START MATERIAL FOR THIS EXERCISE
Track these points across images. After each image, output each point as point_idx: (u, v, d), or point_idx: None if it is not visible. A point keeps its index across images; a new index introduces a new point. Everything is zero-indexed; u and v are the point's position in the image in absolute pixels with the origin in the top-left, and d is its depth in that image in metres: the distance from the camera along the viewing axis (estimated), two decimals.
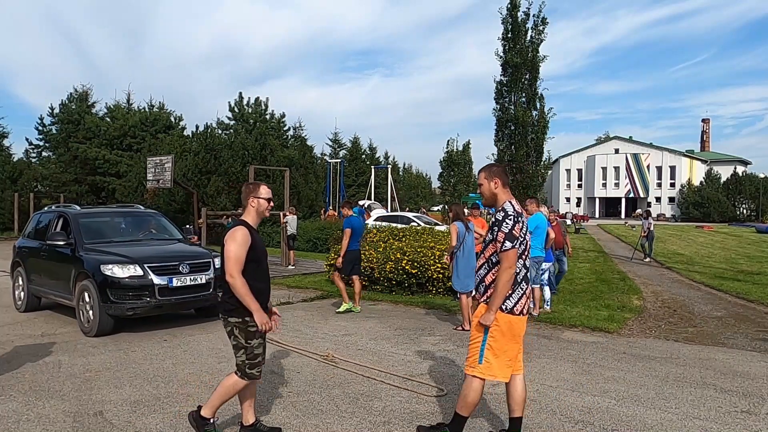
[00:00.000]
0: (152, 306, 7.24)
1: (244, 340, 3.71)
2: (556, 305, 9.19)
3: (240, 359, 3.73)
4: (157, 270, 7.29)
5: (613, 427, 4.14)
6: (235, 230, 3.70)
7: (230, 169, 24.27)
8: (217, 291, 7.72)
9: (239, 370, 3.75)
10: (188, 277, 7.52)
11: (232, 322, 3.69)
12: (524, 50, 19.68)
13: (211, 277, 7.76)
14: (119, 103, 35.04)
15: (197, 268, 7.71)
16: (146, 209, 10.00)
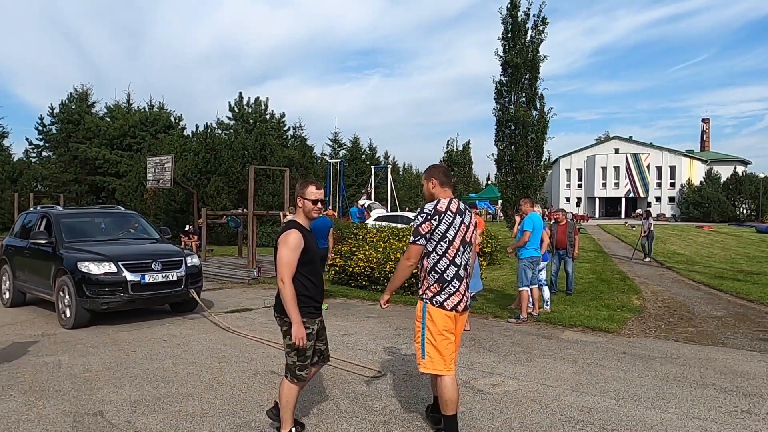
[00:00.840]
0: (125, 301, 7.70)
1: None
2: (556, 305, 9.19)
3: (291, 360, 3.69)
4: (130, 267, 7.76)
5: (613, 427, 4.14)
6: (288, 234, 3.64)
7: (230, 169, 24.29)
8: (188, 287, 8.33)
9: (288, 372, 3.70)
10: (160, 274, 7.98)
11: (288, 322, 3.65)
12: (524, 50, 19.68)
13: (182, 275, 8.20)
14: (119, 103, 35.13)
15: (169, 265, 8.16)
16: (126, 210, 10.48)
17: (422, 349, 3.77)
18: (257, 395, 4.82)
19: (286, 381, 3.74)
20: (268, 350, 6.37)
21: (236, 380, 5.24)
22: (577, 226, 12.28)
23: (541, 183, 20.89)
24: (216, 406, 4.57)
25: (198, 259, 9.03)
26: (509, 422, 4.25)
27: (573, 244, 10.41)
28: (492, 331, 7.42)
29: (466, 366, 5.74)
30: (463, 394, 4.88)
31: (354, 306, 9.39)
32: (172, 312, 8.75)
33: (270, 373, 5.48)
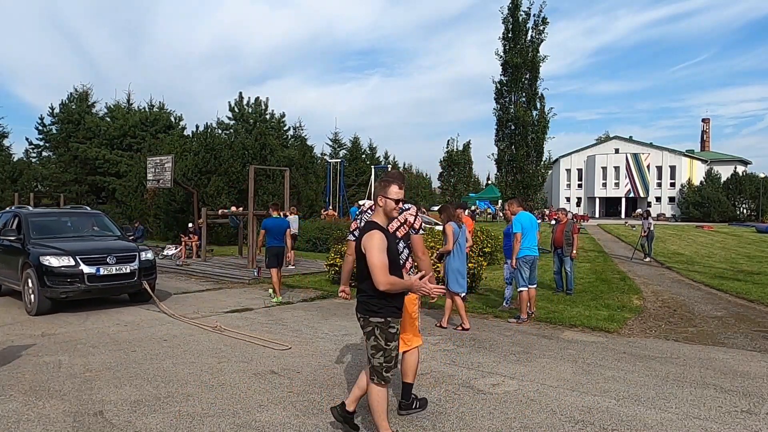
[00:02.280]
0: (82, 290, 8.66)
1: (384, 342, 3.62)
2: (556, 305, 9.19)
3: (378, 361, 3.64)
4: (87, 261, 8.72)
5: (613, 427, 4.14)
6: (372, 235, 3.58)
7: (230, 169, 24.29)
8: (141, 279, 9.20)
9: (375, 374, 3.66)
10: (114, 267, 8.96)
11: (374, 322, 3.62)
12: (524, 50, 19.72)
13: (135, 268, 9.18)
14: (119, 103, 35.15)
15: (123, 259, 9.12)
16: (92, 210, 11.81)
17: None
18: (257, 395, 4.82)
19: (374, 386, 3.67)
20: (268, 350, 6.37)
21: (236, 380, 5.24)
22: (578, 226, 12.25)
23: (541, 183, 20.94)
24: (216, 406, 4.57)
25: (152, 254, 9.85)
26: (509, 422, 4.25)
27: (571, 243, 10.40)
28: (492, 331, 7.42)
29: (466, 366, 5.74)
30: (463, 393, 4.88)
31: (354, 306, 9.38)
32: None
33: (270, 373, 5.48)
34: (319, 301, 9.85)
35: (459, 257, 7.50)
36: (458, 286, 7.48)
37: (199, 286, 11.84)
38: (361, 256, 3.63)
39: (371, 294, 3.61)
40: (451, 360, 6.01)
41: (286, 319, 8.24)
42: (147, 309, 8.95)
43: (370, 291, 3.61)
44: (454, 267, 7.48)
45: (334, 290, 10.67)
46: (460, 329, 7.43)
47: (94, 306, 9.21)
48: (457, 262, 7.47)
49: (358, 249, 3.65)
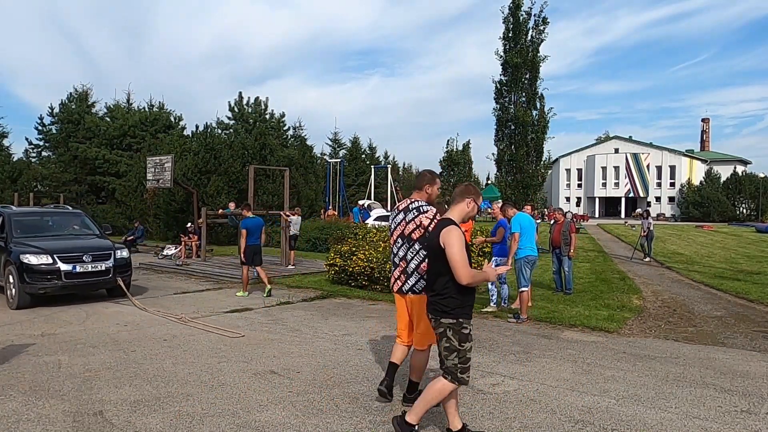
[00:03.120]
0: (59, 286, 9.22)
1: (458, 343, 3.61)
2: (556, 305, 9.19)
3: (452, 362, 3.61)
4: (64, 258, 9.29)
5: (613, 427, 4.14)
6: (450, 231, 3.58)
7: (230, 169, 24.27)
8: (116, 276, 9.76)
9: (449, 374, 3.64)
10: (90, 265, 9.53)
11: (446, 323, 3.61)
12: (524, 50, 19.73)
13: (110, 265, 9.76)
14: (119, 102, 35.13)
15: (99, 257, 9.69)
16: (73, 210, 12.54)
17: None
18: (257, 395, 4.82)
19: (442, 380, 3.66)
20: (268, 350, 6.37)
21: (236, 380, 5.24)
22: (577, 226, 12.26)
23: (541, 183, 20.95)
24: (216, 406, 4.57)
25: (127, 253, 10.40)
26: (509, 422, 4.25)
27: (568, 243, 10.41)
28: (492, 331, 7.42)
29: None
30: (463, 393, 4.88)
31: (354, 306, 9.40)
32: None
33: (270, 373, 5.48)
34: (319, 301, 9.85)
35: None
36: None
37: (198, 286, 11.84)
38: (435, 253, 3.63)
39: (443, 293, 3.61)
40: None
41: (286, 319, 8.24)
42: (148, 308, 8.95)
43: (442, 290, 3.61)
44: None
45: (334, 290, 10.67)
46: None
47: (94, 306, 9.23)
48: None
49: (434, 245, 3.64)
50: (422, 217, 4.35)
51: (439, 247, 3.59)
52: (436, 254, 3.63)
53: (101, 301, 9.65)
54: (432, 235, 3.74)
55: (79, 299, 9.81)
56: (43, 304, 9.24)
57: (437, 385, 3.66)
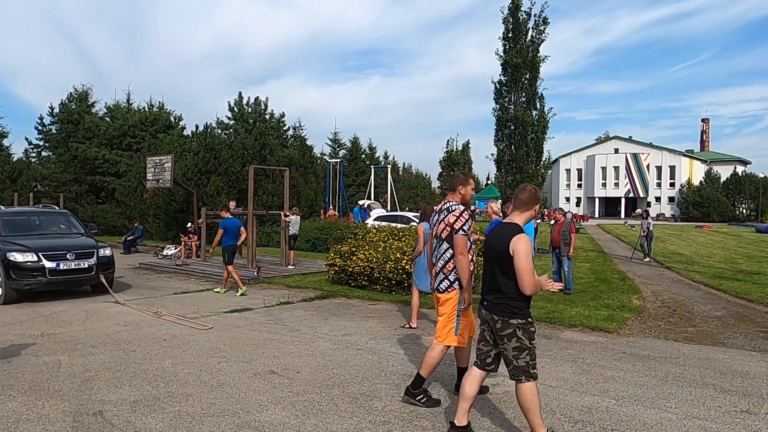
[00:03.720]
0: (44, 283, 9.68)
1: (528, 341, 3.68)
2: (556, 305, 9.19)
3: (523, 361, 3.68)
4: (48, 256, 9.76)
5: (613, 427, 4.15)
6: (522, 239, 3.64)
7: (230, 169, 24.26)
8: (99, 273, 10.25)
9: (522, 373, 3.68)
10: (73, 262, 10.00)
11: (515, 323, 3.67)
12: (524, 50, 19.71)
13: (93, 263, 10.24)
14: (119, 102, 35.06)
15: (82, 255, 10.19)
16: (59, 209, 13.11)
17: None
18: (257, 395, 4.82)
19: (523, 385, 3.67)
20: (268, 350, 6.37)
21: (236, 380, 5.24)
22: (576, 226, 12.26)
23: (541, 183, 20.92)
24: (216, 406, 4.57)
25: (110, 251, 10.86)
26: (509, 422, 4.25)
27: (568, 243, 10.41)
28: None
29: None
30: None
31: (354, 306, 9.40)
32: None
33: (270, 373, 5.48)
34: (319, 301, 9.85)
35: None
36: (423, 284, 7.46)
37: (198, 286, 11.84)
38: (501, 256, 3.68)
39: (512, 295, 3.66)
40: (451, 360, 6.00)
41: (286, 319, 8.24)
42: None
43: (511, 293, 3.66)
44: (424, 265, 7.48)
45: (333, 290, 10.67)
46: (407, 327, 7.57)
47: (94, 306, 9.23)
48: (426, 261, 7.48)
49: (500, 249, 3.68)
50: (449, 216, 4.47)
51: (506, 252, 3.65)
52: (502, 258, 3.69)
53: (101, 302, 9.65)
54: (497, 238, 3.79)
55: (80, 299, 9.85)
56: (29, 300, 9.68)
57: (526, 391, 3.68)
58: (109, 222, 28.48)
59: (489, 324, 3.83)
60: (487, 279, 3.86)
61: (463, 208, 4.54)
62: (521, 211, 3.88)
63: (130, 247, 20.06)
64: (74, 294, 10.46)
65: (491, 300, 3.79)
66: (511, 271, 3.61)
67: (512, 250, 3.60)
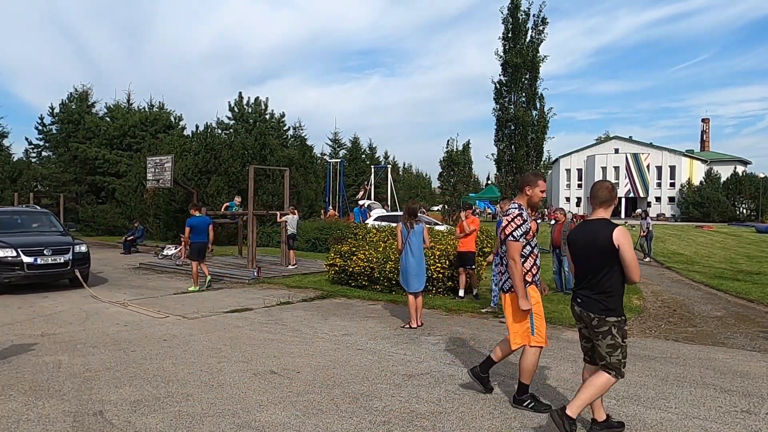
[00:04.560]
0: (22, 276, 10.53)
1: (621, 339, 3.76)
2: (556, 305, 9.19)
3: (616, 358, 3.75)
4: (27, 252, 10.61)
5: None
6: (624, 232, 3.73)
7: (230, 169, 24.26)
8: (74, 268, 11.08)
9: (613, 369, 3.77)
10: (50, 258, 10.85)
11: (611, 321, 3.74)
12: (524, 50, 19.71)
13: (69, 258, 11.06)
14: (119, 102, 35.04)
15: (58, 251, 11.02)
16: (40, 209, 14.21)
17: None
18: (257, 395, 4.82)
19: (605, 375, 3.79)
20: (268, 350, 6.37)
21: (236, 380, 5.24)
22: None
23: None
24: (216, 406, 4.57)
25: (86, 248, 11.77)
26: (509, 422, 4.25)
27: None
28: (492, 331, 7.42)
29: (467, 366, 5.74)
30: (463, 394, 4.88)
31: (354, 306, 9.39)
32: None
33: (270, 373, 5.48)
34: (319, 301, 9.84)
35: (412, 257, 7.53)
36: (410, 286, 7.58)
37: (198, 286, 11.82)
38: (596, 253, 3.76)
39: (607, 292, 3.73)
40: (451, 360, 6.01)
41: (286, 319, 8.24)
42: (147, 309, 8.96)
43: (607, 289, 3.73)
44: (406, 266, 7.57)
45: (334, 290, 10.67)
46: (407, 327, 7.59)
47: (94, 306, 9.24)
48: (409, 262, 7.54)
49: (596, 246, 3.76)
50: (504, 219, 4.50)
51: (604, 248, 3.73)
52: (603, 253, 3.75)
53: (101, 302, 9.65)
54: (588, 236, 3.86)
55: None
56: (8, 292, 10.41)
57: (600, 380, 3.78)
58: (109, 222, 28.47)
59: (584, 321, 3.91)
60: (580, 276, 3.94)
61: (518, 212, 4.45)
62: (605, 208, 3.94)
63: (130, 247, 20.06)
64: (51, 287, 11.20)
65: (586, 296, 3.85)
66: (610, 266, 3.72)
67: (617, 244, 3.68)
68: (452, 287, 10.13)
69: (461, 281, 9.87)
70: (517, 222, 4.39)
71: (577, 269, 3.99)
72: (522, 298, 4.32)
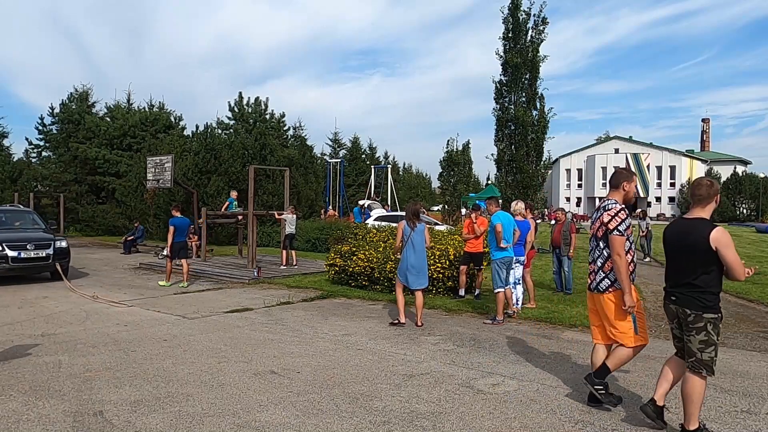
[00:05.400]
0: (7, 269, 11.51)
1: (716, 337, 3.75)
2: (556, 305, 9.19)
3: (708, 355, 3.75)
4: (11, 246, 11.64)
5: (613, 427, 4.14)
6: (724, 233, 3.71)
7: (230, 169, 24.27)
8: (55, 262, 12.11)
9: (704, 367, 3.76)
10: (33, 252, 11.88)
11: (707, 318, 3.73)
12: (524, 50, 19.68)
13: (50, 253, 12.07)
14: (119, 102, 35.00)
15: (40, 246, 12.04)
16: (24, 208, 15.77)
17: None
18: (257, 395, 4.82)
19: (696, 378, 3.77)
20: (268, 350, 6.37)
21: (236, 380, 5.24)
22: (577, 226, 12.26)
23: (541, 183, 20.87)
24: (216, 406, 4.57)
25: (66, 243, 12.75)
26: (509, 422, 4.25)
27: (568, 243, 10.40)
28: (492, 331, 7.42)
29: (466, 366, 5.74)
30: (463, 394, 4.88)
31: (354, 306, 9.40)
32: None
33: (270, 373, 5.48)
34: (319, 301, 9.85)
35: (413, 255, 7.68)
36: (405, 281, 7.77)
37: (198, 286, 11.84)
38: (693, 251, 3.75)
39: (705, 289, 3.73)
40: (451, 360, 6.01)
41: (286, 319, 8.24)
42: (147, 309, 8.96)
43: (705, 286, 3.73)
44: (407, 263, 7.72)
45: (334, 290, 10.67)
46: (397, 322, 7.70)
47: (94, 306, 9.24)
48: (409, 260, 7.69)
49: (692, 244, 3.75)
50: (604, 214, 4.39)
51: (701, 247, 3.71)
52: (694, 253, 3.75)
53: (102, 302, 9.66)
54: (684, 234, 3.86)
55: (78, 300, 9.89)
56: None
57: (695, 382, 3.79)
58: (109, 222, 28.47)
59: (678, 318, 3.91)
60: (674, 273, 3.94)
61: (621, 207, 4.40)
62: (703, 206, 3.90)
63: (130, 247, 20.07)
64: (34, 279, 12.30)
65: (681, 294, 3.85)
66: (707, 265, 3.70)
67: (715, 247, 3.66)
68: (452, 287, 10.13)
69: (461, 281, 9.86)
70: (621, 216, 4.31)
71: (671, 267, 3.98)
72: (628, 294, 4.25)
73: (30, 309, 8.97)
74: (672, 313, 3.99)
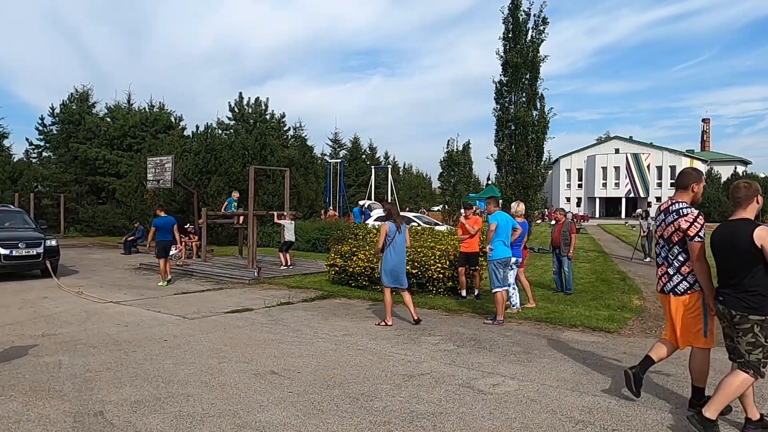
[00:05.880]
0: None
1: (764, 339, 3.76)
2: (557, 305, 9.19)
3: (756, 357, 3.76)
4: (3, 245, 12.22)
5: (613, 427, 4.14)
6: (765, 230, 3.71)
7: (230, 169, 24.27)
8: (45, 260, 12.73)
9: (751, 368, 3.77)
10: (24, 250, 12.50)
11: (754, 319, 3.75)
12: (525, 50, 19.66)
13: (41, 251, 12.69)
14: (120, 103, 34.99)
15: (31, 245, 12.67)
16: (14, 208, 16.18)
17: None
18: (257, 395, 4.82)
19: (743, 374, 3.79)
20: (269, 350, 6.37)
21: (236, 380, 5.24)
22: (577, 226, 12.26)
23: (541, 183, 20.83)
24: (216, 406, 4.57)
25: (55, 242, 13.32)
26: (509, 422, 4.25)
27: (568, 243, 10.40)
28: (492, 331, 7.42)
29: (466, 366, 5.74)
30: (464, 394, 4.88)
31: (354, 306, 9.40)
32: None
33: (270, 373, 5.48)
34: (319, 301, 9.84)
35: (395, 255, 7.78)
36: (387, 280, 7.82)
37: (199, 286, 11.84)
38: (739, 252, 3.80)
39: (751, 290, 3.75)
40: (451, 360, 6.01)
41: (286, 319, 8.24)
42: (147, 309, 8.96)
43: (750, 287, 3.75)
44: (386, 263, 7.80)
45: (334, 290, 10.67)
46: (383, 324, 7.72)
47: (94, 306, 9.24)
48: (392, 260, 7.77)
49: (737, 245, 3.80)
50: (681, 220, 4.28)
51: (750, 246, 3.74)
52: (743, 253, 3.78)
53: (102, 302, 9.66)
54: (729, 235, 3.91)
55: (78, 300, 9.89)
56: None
END MATERIAL FOR THIS EXERCISE
PROBLEM TO WORK ON:
Please return the data above exactly as it stands from the line with "61: (463, 208, 4.54)" to the line with "72: (522, 298, 4.32)", keeping both of those lines but none of the pictures.

FINAL ANSWER:
61: (463, 208, 4.54)
62: (521, 211, 3.88)
63: (130, 247, 20.06)
64: (74, 294, 10.46)
65: (491, 300, 3.79)
66: (511, 271, 3.61)
67: (512, 250, 3.60)
[00:04.560]
0: (22, 276, 10.53)
1: (621, 339, 3.76)
2: (556, 305, 9.19)
3: (616, 358, 3.75)
4: (27, 252, 10.61)
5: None
6: (624, 232, 3.73)
7: (230, 169, 24.26)
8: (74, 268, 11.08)
9: (613, 369, 3.77)
10: (50, 258, 10.85)
11: (611, 321, 3.74)
12: (524, 50, 19.71)
13: (69, 258, 11.06)
14: (119, 102, 35.04)
15: (58, 251, 11.02)
16: (40, 209, 14.21)
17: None
18: (257, 395, 4.82)
19: (605, 375, 3.79)
20: (268, 350, 6.37)
21: (236, 380, 5.24)
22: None
23: None
24: (216, 406, 4.57)
25: (86, 248, 11.77)
26: (509, 422, 4.25)
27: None
28: (492, 331, 7.42)
29: (467, 366, 5.74)
30: (463, 394, 4.88)
31: (354, 306, 9.39)
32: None
33: (270, 373, 5.48)
34: (319, 301, 9.84)
35: (412, 257, 7.53)
36: (410, 286, 7.58)
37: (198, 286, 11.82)
38: (596, 253, 3.76)
39: (607, 292, 3.73)
40: (451, 360, 6.01)
41: (286, 319, 8.24)
42: (147, 309, 8.96)
43: (607, 289, 3.73)
44: (406, 266, 7.57)
45: (334, 290, 10.67)
46: (407, 327, 7.59)
47: (94, 306, 9.24)
48: (409, 262, 7.54)
49: (596, 246, 3.76)
50: (504, 219, 4.50)
51: (604, 248, 3.73)
52: (603, 253, 3.75)
53: (101, 302, 9.65)
54: (588, 236, 3.86)
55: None
56: (8, 292, 10.41)
57: (600, 380, 3.78)
58: (109, 222, 28.47)
59: (584, 321, 3.91)
60: (580, 276, 3.94)
61: (518, 212, 4.45)
62: (605, 208, 3.94)
63: (130, 247, 20.06)
64: (51, 287, 11.20)
65: (586, 296, 3.85)
66: (610, 266, 3.72)
67: (617, 244, 3.68)
68: (452, 287, 10.13)
69: (461, 281, 9.87)
70: (517, 222, 4.39)
71: (577, 269, 3.99)
72: (522, 298, 4.32)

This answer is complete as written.